» WORK INSTRUCTIONS:
Below this sentence is a listing; return exactly its lines from the one with "unremarkable human breast" to the one with "staining of breast", both kept, and nothing more.

WORKING DATA Block Start

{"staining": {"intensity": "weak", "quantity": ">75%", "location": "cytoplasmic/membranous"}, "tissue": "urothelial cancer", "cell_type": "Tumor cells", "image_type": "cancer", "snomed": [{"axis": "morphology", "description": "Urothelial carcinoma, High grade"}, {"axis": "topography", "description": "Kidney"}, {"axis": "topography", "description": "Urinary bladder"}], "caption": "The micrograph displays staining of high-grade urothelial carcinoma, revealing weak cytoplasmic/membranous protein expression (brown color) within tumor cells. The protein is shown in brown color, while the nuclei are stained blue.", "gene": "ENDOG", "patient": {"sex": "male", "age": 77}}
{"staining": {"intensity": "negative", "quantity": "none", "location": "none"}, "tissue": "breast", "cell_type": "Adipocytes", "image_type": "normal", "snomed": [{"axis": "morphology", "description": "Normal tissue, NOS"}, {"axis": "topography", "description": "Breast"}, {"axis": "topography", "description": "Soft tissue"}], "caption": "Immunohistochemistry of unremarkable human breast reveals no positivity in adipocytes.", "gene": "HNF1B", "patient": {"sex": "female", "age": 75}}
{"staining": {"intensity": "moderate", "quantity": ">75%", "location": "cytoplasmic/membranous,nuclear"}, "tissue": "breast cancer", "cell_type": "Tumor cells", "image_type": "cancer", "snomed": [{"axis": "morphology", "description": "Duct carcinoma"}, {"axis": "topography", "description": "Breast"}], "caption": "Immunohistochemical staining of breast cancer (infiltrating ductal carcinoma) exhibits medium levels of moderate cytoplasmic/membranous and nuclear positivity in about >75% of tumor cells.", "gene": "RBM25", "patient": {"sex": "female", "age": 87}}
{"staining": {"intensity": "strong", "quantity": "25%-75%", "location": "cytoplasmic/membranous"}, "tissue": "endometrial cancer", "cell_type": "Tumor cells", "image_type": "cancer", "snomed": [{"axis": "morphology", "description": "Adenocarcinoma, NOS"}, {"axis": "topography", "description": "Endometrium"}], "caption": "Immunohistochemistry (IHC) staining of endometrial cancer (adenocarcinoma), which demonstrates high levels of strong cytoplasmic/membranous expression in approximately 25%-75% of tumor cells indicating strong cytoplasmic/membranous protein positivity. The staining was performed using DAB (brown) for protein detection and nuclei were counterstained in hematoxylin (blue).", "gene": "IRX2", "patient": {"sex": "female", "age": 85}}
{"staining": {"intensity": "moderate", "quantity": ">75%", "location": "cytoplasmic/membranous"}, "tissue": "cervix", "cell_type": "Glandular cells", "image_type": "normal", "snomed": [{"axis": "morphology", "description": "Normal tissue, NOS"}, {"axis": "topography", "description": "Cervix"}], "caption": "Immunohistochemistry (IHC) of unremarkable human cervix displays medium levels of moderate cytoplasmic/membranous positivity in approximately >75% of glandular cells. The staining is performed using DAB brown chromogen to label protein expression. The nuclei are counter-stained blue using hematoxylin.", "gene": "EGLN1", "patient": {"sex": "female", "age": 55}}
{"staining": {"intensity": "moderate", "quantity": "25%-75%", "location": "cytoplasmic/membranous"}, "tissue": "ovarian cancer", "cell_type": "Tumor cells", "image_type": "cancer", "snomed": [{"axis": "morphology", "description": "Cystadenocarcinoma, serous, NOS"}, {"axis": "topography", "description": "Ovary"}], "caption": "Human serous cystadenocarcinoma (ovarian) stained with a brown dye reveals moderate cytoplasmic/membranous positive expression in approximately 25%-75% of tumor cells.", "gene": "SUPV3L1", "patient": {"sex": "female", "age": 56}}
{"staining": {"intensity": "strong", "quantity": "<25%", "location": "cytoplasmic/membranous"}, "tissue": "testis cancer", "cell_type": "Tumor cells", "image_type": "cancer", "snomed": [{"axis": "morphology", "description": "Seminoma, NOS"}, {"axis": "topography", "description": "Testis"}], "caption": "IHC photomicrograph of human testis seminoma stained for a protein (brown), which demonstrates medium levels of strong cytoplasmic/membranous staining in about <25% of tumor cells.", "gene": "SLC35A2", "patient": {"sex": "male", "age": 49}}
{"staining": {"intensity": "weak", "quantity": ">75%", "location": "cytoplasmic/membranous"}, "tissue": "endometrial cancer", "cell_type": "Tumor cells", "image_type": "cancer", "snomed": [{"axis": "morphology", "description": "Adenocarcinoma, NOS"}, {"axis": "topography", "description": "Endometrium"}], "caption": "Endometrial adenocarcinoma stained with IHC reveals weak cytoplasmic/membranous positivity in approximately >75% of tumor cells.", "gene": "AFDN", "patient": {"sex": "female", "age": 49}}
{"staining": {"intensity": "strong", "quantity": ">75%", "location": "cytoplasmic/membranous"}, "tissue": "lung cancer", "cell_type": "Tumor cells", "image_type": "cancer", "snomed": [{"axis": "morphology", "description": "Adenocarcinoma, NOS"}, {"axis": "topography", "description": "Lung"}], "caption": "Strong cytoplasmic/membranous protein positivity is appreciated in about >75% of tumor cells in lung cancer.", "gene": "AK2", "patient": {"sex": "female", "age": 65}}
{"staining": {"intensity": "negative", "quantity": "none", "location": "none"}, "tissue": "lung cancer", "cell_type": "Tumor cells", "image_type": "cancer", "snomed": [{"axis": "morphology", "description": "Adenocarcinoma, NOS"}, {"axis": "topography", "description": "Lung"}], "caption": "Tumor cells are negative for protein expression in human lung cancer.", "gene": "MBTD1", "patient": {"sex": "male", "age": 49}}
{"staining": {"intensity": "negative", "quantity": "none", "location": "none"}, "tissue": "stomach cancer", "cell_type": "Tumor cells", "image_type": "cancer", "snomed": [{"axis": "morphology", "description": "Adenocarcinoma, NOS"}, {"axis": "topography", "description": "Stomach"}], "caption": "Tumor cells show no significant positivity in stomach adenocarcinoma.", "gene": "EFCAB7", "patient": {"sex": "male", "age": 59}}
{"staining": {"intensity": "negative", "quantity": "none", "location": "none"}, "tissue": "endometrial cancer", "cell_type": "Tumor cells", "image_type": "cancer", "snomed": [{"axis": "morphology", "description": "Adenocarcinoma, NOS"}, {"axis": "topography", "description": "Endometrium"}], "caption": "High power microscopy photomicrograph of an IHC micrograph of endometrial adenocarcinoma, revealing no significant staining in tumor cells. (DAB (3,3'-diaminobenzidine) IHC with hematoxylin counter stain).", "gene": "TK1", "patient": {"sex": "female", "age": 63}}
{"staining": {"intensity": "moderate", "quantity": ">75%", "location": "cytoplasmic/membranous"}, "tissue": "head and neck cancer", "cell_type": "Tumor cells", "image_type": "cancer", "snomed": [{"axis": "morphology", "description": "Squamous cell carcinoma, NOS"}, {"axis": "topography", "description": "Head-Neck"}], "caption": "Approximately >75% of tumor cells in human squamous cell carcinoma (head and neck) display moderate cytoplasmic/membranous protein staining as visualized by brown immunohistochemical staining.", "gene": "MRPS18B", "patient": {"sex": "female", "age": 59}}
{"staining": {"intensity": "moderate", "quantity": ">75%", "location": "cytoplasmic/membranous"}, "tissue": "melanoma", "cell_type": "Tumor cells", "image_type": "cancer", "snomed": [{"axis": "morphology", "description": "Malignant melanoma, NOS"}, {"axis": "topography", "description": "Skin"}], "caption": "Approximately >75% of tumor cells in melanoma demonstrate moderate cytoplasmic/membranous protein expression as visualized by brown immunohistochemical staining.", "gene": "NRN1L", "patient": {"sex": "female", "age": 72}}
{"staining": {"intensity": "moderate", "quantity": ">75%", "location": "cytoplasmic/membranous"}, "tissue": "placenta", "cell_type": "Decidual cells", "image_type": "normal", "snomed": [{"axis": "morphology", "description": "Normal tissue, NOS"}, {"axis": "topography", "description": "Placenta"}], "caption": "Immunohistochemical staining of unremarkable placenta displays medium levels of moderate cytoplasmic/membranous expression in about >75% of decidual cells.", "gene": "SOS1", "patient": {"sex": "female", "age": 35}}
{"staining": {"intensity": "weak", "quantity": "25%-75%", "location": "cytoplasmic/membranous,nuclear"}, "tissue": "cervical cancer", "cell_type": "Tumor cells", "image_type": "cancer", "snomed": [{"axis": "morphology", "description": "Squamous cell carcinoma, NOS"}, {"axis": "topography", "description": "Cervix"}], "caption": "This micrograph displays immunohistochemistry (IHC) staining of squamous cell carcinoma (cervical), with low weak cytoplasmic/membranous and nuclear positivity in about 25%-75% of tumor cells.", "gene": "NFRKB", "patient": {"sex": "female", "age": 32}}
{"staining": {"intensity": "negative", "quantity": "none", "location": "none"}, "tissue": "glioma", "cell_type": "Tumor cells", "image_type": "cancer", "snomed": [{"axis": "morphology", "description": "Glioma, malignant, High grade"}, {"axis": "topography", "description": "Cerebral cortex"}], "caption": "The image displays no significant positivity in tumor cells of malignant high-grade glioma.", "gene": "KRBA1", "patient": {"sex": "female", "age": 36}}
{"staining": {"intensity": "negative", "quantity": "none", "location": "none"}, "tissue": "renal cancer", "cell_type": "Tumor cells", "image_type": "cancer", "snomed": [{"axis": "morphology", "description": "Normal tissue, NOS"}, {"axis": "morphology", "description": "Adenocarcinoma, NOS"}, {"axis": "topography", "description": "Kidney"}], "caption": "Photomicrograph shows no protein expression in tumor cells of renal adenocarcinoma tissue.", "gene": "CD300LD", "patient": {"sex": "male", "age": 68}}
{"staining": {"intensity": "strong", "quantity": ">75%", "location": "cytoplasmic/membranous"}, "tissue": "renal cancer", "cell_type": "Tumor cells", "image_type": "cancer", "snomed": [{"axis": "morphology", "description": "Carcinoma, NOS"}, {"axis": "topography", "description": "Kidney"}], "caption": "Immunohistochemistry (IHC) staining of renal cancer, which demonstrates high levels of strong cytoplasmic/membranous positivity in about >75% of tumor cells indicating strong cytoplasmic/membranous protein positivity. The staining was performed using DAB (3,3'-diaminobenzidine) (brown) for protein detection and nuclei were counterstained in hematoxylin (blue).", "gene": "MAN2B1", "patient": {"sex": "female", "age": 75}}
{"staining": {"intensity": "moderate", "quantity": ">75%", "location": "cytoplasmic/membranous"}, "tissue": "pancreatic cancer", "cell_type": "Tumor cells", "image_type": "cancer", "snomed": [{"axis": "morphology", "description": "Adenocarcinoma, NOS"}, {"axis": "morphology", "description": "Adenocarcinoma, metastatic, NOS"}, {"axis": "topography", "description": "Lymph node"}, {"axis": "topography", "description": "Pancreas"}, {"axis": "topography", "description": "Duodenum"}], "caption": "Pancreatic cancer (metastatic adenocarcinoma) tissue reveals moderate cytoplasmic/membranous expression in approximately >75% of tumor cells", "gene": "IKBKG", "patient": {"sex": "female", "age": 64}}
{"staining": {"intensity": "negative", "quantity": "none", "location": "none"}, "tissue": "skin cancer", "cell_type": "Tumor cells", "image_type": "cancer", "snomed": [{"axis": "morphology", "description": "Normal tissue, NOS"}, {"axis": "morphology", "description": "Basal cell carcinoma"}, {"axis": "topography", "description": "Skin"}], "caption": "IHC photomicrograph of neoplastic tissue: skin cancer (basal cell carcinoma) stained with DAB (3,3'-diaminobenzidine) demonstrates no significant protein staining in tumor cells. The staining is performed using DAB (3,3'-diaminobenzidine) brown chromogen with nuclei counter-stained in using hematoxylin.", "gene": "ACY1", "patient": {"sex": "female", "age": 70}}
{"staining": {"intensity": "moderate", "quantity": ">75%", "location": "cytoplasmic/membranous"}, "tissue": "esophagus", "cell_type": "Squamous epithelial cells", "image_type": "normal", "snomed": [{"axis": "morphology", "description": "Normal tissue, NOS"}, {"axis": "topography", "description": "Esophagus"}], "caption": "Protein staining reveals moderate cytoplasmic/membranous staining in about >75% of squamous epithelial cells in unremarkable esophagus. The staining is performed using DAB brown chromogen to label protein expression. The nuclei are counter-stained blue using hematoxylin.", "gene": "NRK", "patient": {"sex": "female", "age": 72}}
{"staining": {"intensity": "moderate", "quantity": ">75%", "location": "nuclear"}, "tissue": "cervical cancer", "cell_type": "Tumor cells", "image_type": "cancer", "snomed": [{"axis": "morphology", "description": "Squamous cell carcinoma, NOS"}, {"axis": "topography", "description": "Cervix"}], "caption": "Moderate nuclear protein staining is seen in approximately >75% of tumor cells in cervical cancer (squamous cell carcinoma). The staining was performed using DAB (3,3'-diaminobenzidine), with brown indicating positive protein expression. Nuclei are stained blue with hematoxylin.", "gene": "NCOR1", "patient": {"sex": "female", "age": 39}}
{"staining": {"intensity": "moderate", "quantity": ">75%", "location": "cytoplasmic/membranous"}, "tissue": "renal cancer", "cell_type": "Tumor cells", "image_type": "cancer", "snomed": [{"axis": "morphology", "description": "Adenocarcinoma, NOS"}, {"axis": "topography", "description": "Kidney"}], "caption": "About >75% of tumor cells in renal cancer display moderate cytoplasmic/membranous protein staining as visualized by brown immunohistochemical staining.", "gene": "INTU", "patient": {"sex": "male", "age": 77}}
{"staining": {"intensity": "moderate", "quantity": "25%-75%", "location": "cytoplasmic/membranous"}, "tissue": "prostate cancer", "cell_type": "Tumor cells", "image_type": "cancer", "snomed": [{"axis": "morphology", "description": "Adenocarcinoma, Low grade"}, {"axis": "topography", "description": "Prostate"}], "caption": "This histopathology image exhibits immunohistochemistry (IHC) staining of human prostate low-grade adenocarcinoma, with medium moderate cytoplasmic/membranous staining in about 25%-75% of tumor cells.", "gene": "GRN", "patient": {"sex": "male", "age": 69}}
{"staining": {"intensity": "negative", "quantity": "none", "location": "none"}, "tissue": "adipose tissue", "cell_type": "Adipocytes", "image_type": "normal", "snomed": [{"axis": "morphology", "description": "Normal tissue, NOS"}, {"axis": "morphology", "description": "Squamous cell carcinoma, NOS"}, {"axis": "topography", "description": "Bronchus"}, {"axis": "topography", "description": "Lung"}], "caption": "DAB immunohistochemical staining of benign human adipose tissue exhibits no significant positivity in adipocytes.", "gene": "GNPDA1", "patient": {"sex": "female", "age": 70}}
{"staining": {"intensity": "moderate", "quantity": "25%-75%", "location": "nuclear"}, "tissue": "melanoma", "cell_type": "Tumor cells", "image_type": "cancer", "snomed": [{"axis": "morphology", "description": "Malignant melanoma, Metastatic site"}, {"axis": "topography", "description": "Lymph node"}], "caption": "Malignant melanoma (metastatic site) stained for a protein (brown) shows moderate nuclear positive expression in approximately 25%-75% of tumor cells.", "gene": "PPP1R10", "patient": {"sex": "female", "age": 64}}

WORKING DATA Block End

» OUTPUT OF THE EXERCISE:
{"staining": {"intensity": "negative", "quantity": "none", "location": "none"}, "tissue": "breast", "cell_type": "Adipocytes", "image_type": "normal", "snomed": [{"axis": "morphology", "description": "Normal tissue, NOS"}, {"axis": "topography", "description": "Breast"}, {"axis": "topography", "description": "Soft tissue"}], "caption": "Immunohistochemistry of unremarkable human breast reveals no positivity in adipocytes.", "gene": "HNF1B", "patient": {"sex": "female", "age": 75}}
{"staining": {"intensity": "moderate", "quantity": ">75%", "location": "cytoplasmic/membranous,nuclear"}, "tissue": "breast cancer", "cell_type": "Tumor cells", "image_type": "cancer", "snomed": [{"axis": "morphology", "description": "Duct carcinoma"}, {"axis": "topography", "description": "Breast"}], "caption": "Immunohistochemical staining of breast cancer (infiltrating ductal carcinoma) exhibits medium levels of moderate cytoplasmic/membranous and nuclear positivity in about >75% of tumor cells.", "gene": "RBM25", "patient": {"sex": "female", "age": 87}}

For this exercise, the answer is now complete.